Peur à cheval – #6 Respirer oui, mais en pleine conscience

Audrey Lamourelle - Coaching Mental Cavaliers > Blog > Bien dans son Job > Peur à cheval – #6 Respirer oui, mais en pleine conscience

Nous avons vu dans l’article précédent, qu’une respiration à un rythme très particulier nous permettait de revenir au calme. Mais nous avons vu également que, pour tirer tous les bienfaits de cette respiration, il fallait aussi qu’elle soit pratiquée en pleine conscience. C’est sur cette pleine conscience que nous allons arrêter ici.

Personnellement, je m’inspire de la méthode VITTOZ (attention, je m’en inspire seulement 😉). Elle m’a plu parce qu’elle parle de « contrôle cérébral », or, c’est précisément ce que nous avons besoin de développer.
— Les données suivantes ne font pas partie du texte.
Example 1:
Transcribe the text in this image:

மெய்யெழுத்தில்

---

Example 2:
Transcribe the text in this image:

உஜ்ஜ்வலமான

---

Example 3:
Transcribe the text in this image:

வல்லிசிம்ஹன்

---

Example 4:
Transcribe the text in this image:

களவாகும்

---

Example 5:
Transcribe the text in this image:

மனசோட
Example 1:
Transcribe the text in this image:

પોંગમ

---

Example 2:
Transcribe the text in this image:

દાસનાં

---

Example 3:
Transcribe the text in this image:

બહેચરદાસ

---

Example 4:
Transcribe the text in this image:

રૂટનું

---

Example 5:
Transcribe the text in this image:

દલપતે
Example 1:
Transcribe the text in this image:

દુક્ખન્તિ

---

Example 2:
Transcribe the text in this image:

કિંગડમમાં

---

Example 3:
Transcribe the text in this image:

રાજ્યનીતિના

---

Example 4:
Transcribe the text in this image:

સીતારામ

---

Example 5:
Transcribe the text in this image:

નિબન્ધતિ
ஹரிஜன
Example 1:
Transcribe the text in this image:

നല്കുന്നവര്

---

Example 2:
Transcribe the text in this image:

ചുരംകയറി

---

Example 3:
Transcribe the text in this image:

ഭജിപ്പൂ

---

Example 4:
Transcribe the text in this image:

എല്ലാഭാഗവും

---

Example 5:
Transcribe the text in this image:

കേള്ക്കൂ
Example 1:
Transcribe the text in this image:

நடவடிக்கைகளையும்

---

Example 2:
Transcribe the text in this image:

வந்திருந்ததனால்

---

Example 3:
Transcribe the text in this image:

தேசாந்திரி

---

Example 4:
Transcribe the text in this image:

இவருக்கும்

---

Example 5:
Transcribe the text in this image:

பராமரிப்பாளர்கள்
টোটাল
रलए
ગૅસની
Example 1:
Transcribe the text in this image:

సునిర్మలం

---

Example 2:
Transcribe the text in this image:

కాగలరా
Cette capacité à reprendre le contrôle de ce qui se passe dans notre tête.

Et plus précisément, notre capacité à faire un STOP à un moment donné.

  • L’activité de notre cerveau

Notre cerveau fonctionne en permanence. Pensées, souvenirs, projections, réflexion, … sont autant d’activités qu’il produit en continu. Et il ne peut en être autrement. Aussi, lorsqu’on parle de faire un « stop », il faut préciser un peu.

Il ne s’agit pas d’arrêter l’activité mentale, car nous ne le pouvons pas. Il s’agit de contrôler le flux de pensées. Ce que nous allons stopper, c’est ce flux de pensées automatiques et désordonnées, et prendre la main pour les orienter consciemment et volontairement sur quelque chose. Nous allons en quelque sorte « décider » de ce que nous mettons dans notre esprit, plutôt que de laisser faire ce qu’il veut.

Pour être plus précis, nous devrions presque dire « Stop, je reprends le contrôle ».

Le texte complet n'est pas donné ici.